In the case of refugees, this historical and political exceptionalism becomes inscribed on their bodies. It is not only the places that are civilized, but also the people seeking help. They deserve support, it is said, because they are “middle-class” or “like us.” In some cases, the racism is not only implied, but said out loud, with a former deputy prosecutor in Ukraine saying on BBC that the plight of Ukrainian refugees is shocking because they have “blue eyes and blond hair.” The comparison with Middle Eastern refugees is also not just implicit. The Al Jazeera English commentator sympathetic to “middle-class” Ukrainians went on to stress that “these are not, obviously, refugees trying to get away from areas in the Middle East.” Visegrad 24, a Central European news outlet, regularly tweets statements such as “Not all refugees are equal” or, captioning a picture of a Ukrainian woman with children, “This is how real refugees look like.”

It is essential to understand that this does not mean that all coverage of the Ukraine invasion is pure CIA propaganda badly covering up the fascist reality and that Russia is somehow the anti-imperialist hero of the story. Rather, we are now witnessing, in real time and close proximity, the uneven distribution of who is considered worthy of solidarity. Judith Butler wrote about the Iraq war and about the Guantánamo Bay illegal detention center, arguing that the mechanisms of imperial aggression and the ideologies that sustain them make some lives more grievable than others.

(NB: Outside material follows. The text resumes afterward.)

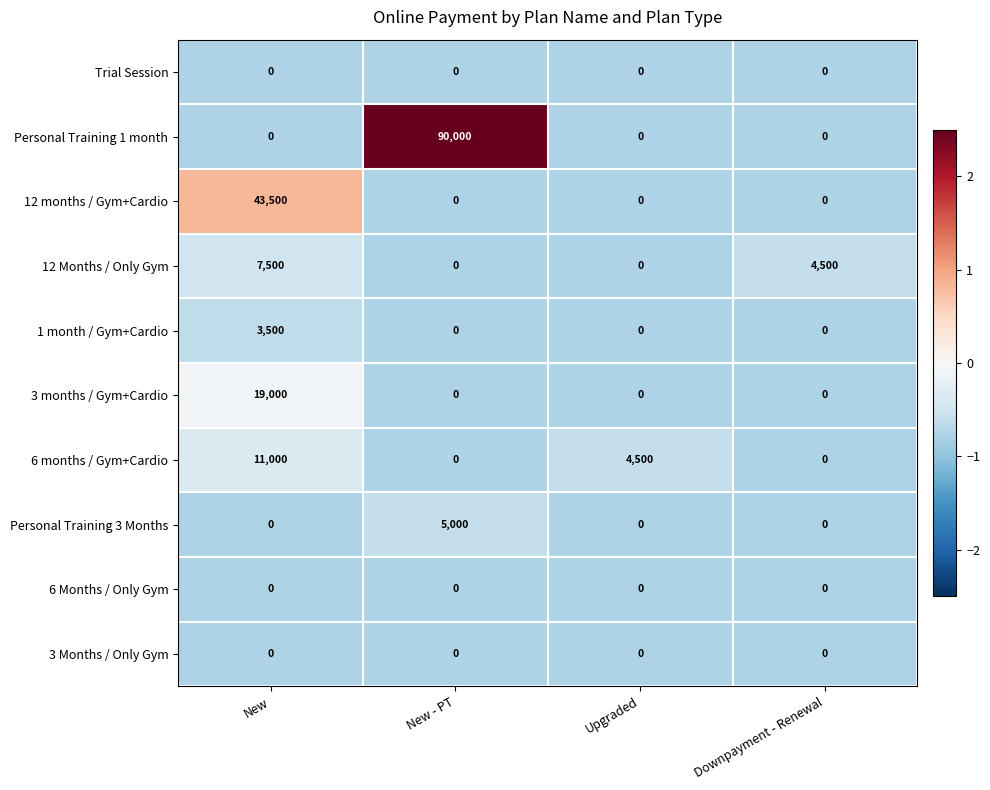

Is it true that Trial Session equals 0 at Upgraded?

True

Humanitarian aid is predicated on a liberal universalism. An exclusionary universalism that judges all lives according to the Euroamerican standard. The capacity of European states to aid others, to welcome them into the prosperity created by imperial wars and accumulation, is not unconditional. It is offered more willingly to those who are perceived to be productive capitalist workers (“middle-class”), to those who might be better assimilated without disturbing existing hierarchies (“like us”), and to those who are not racialized as others (“with blue eyes and blond hair”). The wealth of the West is only justifiable if people elsewhere, who are different, are disposable.

That is why the Visegrad 24 Twitter account can tout the humanitarian hospitality of Poland, while arguing that the country has the right to defend its borders against the refugees pushed through Belarus. Some lives are considered to deserve being saved less than others, and some people are considered to deserve being here less than others. Saying this without weakening our claims to solidarity with the Ukrainian people may be a difficult rhetorical task. But we should not give up on saying it. As we should not ignore the outrageous increase in German military funding (which also caused the stocks of German arms manufacturer Rheinmetall to go up 40% on Monday), even though we encourage support for Ukrainian defense efforts. As we should not ignore the violently Islamophobic video of Azov Battalion soldiers shared by the official Twitter account of the Ukrainian National Guard, even though we find Putin’s claims to “denazify” Ukraine to be themselves merely fascist pretenses.

There is no contradiction in acknowledging, at the same time, that there is rampant racism in Eastern Europe manifesting in the differential admission of refugees. That the Ukrainian people are the victims of imperialist aggression and deserve our unreserved support and help. We should care about Ukraine, and we should care about the Ukrainian people. If now is not the right time to question hypocrisy, when is? We should also take this chance to question why we have cared less about the suffering of others.